Task requirements: Pick out every line in the entries below that contains the word "Ibrahim" and copy each one. Case counts.

Data extract:
=== Section Start ===

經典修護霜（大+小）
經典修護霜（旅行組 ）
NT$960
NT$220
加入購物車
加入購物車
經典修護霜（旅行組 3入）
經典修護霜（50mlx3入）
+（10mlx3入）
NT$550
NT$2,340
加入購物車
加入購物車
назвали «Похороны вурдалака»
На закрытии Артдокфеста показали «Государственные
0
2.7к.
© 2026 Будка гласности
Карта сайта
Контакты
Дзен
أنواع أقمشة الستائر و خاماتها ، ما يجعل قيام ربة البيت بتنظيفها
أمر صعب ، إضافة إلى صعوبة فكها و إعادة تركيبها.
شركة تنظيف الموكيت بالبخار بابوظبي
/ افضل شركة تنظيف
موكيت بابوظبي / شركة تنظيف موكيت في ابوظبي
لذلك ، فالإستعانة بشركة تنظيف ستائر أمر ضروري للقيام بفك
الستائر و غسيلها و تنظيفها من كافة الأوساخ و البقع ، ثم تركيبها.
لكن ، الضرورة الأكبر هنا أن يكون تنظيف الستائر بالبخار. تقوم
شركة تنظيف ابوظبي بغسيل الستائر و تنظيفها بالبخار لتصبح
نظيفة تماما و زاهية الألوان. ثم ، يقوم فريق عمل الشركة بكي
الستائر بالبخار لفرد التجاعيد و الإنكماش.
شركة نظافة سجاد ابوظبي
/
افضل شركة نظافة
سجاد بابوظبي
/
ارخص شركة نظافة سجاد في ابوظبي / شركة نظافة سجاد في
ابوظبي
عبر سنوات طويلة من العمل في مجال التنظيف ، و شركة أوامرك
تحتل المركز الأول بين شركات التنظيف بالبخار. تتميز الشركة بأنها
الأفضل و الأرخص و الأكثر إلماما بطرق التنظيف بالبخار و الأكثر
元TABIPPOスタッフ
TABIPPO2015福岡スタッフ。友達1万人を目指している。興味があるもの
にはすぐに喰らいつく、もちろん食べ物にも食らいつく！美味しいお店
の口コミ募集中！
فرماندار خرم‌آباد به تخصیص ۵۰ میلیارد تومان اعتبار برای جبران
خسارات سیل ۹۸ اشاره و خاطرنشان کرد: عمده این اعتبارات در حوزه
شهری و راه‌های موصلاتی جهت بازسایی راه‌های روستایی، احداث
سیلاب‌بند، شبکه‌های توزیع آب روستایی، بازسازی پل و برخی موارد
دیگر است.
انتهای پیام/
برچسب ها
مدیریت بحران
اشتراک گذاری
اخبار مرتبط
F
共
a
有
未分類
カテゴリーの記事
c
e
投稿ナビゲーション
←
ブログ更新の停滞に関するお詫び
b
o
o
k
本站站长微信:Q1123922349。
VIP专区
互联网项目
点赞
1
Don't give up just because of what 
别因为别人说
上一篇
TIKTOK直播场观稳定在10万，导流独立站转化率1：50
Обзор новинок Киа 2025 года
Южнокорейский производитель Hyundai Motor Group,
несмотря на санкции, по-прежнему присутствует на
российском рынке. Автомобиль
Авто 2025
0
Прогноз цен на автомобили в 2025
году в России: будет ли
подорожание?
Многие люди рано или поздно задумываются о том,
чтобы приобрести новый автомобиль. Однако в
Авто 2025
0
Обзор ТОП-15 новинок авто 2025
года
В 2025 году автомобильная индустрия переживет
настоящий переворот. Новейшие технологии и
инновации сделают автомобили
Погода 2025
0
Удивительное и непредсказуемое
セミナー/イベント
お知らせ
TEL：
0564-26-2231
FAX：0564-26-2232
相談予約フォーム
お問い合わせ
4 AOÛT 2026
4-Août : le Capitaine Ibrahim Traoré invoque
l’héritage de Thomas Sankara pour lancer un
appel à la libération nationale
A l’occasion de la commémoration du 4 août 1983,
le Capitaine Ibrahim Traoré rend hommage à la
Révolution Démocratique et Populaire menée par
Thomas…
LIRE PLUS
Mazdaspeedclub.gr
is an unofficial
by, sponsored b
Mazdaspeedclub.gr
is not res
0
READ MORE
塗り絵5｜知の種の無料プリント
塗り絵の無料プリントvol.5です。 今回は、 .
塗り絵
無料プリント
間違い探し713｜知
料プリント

=== Section End ===

Output below:
4-Août : le Capitaine Ibrahim Traoré invoque
le Capitaine Ibrahim Traoré rend hommage à la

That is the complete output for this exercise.